After these sessions, men began escorting their children to receive vaccinations along with other humanitarian services, including primary care services such as outpatient consultation, antenatal care, nutrition screening, curative health services, reproductive services, and mobile clinics. Families appreciated the reduced need for repeat travel to complete immunisation schedules and receive other services.
As a result of these efforts, over 18,000 infants and children up to age five were reached across South Sudan between January and June 2025 with both immunisation and nutrition services, and their families were connected with antenatal and reproductive services where needed.
Have you read?
Understanding the complexities of integration
While integration offers clear benefits, it also introduces important complexities. Different funding streams come with restrictions – for example, Gavi REACH funds cannot support non-immunisation services – so integration depends on strong partner coordination and alignment. In practice, differing timelines and priorities can make this challenging and risk overburdening already fragile systems.

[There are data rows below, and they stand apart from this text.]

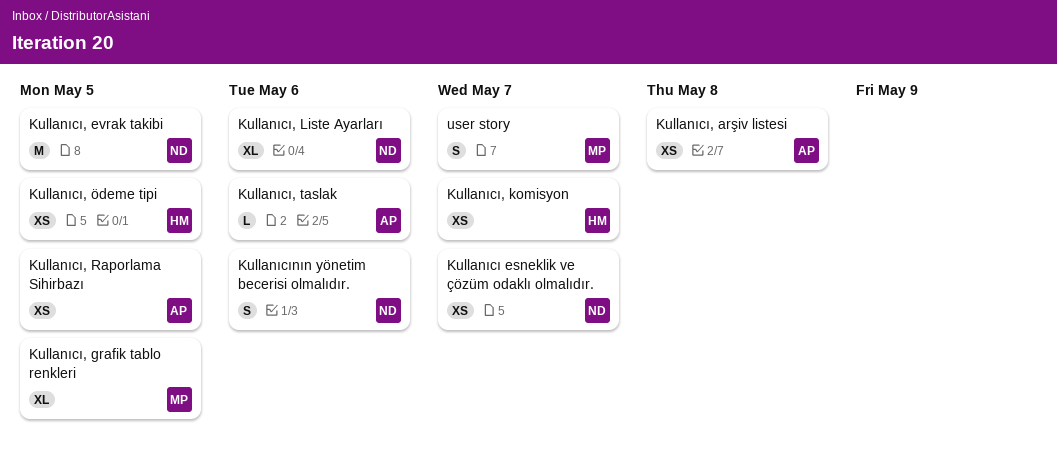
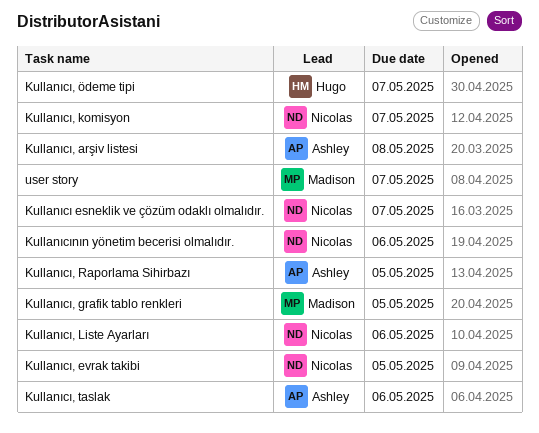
Kullanıcı, komisyon, owner: Hugo -> Nicolas
Kullanıcı, ödeme tipi, due: May 5 -> May 7

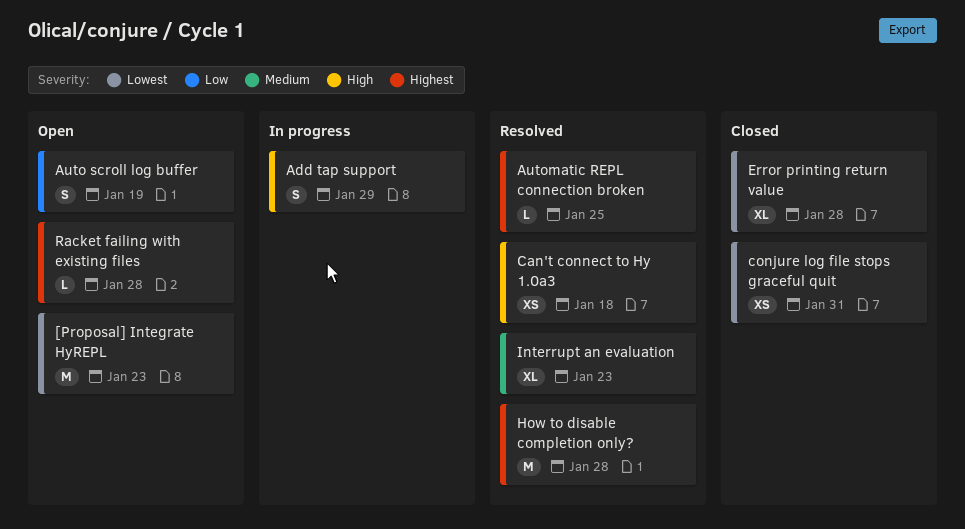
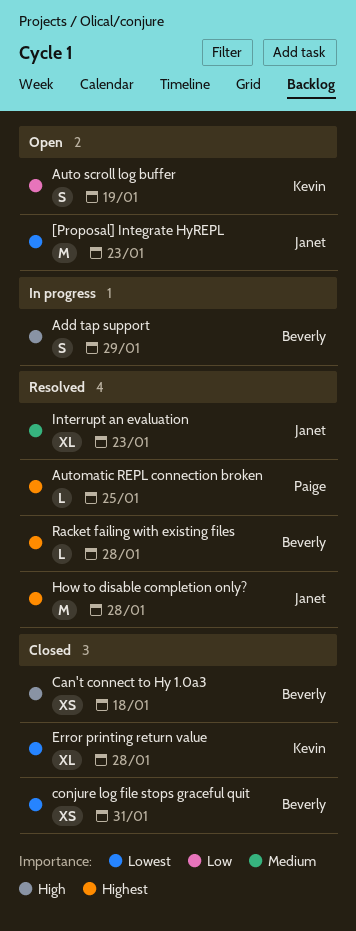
Can't connect to Hy 1.0a3, status: Resolved -> Closed
Racket failing with existing files, status: Open -> Resolved

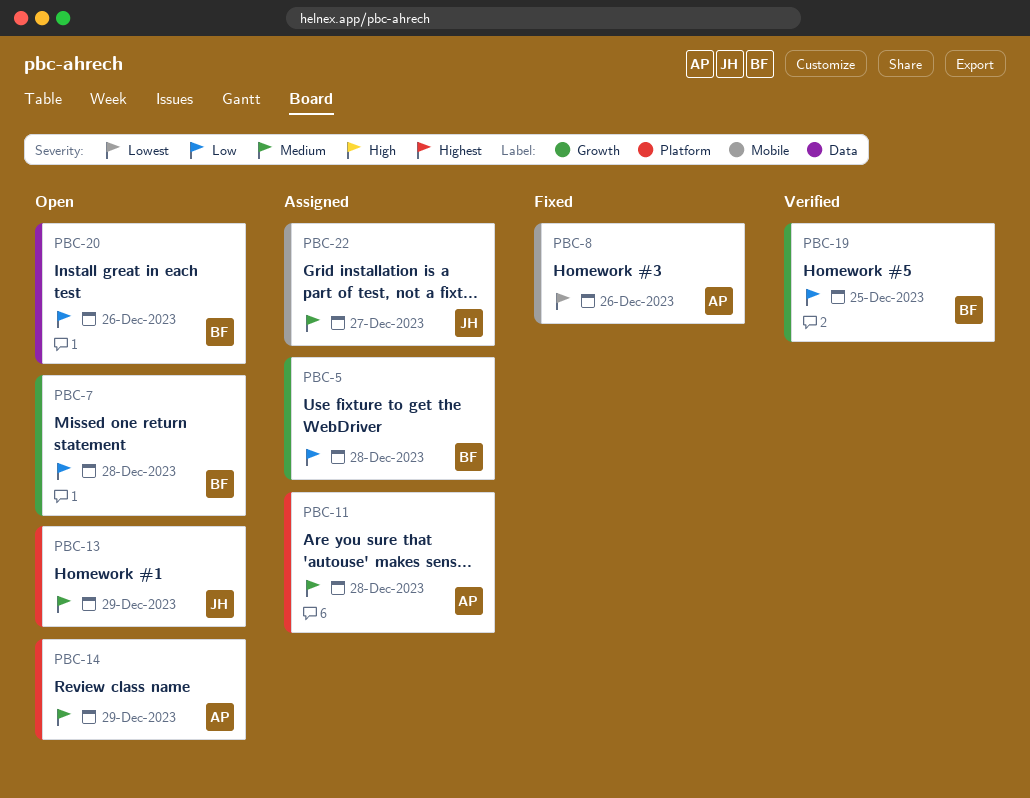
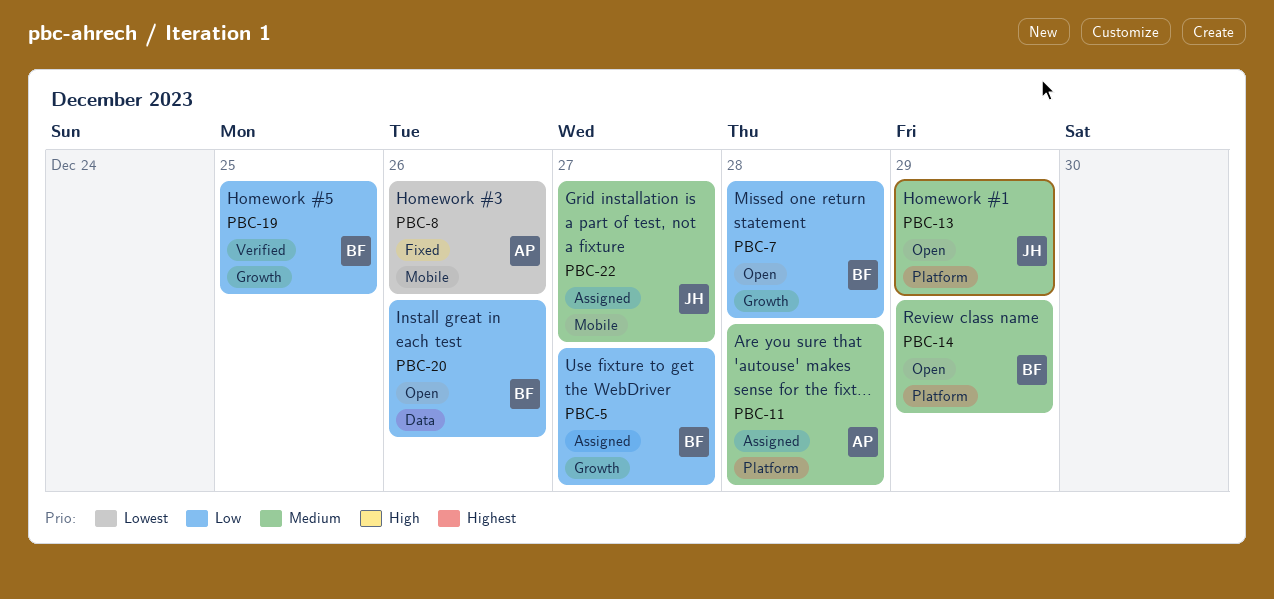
PBC-5, due: Dec 28 -> Dec 27
PBC-14, owner: AP -> BF

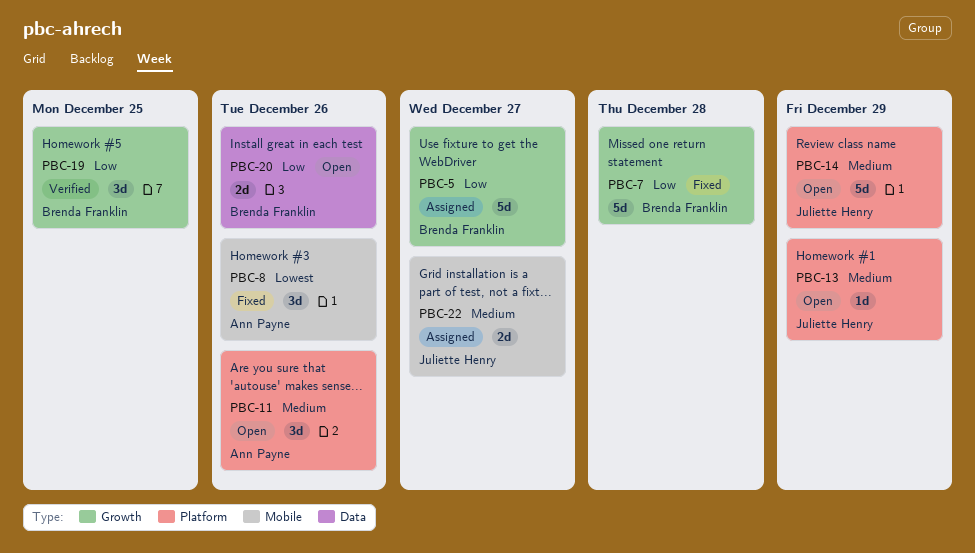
PBC-7, status: Open -> Fixed
PBC-11, status: Assigned -> Open
PBC-11, due: Dec 28 -> Dec 26
PBC-14, owner: Brenda Franklin -> Juliette Henry

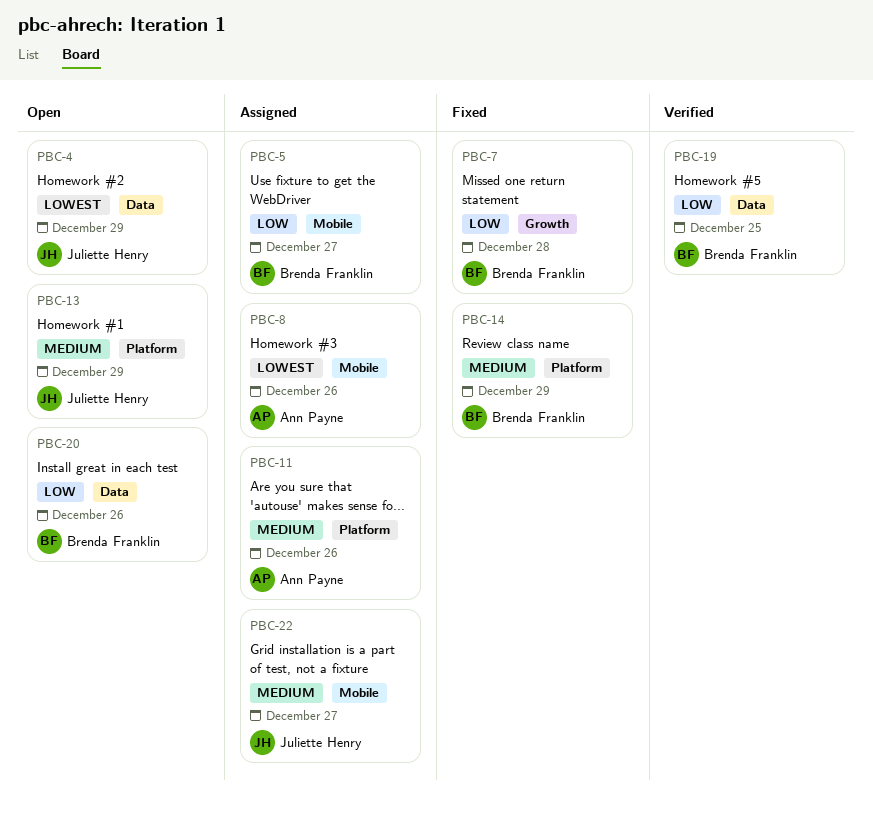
PBC-4: none -> present
PBC-5, label: Growth -> Mobile
PBC-8, status: Fixed -> Assigned
PBC-11, status: Open -> Assigned
PBC-14, status: Open -> Fixed
PBC-14, owner: Juliette Henry -> Brenda Franklin
PBC-19, label: Growth -> Data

Integration also places additional demands on health workers, requiring training, supervision and adaptable data systems to capture multiple services without excessively increasing workloads. Although positive, integration can increase service demand beyond initial plans, requiring flexibility and anticipating increased inputs. Setting realistic targets is critical but difficult in data-poor settings and mobile populations, and partners can combine their deep community knowledge to overcome data gaps.
Most importantly, an eagerness to maximise efficiencies and reduce costs can lead to over-integration. This creates the risk of straining partner organisations, overloading staff, causing burnout, and undermining the quality of services.
Meeting community needs, more efficiently
As one parent put it, “If they come with food and health services together, I will definitely bring my children for vaccination.”
Integrating immunisation with other essential health services offers clear operational and community-level benefits, particularly in humanitarian settings. By deploying a single, multi-skilled team to deliver multiple services in one visit, programmes can streamline logistics, reduce duplication of effort, and lower the overall cost per outreach. This approach also minimises the number of movements required, which in turn reduces security risks for both staff and communities.
At the same time, integration strengthens service delivery outcomes: offering multiple services together increases coverage and uptake, while a more consistent and visible presence helps build trust and reduce hesitancy. When families and communities see tangible, immediate value from services delivered, it reinforces engagement and supports more sustained connections with the health system.
The bottom line: integrated packages increase vaccine demand and improve coverage by meeting urgent family needs alongside vaccination.